Blue Dragon is a CFML Engine that runs on the .NET framework, produced and maintained by New Atlanta. New Atlanta previously also created and maintained a Java port of their CFML engine, but released it as Open Source under the name Open Blue Dragon and the GPLv3 open source license, in May of 2008. Open Blue Dragon is no longer maintained by New Atlanta, and instead is maintained by a steering committee.
The BlueDragon family is an alternative CFML engine, that runs on Java, .NET and Google's App Engine.
It comes in many different flavours, including commercial and open source versions. The commercial versions are maintained by New Atlanta. The open source version is a completely separate build, maintained by members of the community. The majority of the development is performed by aw2.0 http://www.aw20.co.uk/ and is released under a GPLv3 license, with an exception that lets you bundle the engine without you having to GPL your CFML code.
The vast majority of CFML applications will run unchanged under BlueDragon and OpenBD. BlueDragon has been on the scene for over 10 years and has spearheaded many new functions and tags that have since been adopted by other CFML engines (CFDUMP, CFIMAP, CFTHREAD, CFINTERFACE for example).
Main Site http://www.openbluedragon.org/
Background http://www.openbluedragon.org/about.cfm
Documentation http://www.openbluedragon.org/manual/
So what does open source mean to you? Well basically, the ability to ship your solutions in one of the worlds richest languages, without incurring any license costs to you or your client.

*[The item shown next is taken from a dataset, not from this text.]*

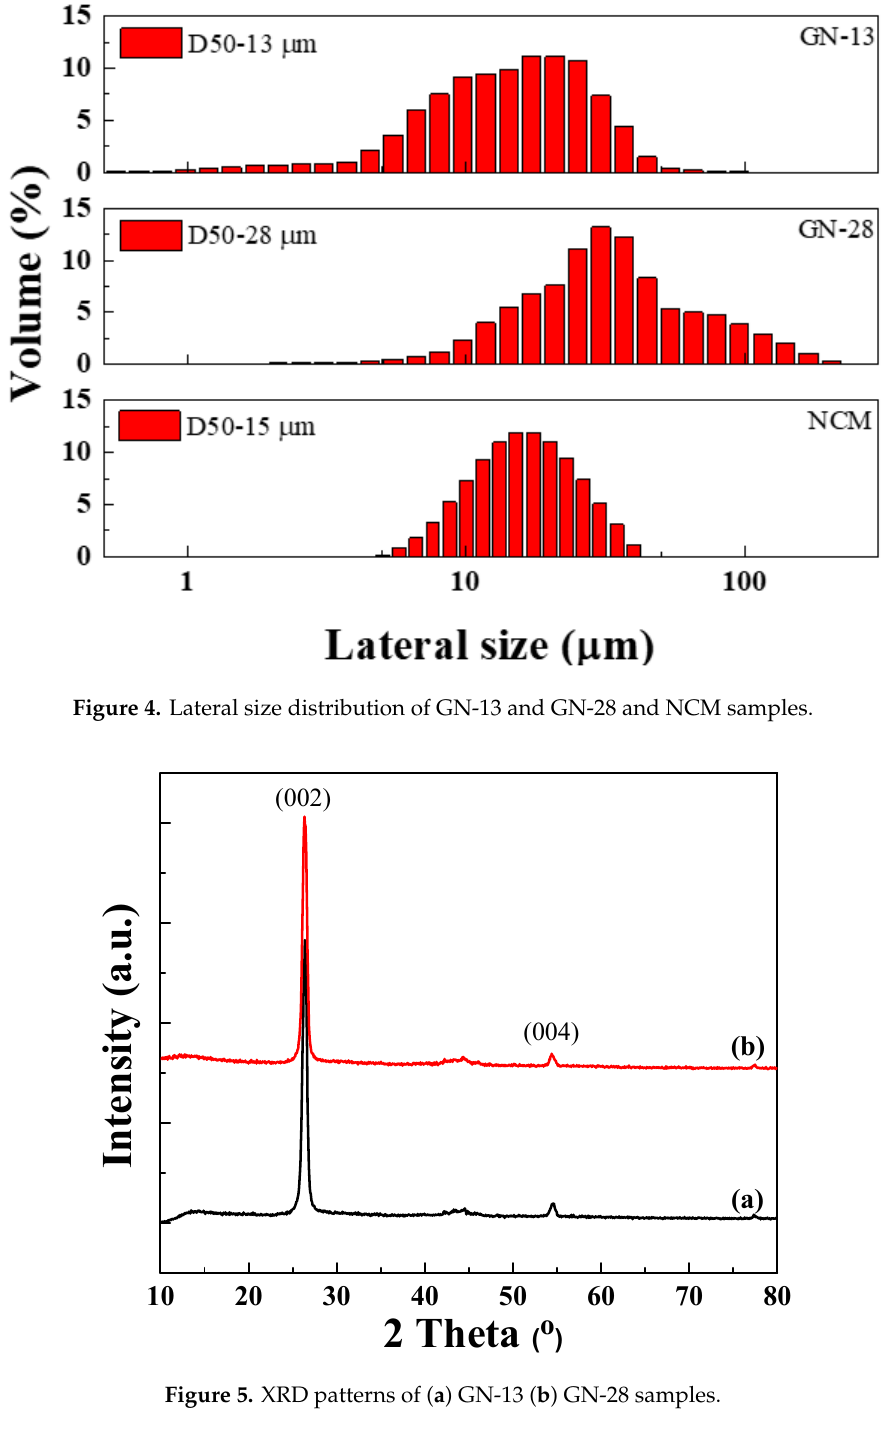
Figure 3. AFM images of different graphene sheet sizes and distribution of thickness of ( a ) GN-13 and ( b ) GN-28 with 30 samples.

Open BD has the distinction of being the only flavor of CFML that will run on Google App Engine. However, it is actually a separate version of Open BD, and can lag the Open BD current build in features as a result. For this reason, the Railo folks (Sean Corfield/Mark Drew) have said they will not be supporting Google App Engine (a separate build is necessitated by the restricted environment, where I/O really isn't available, etc) I'm unaware of Adobe's plans, who are likely more tighter lipped than open source projects. As a result, if Google App Engine is in your future, Open BD is your only choice at this juncture.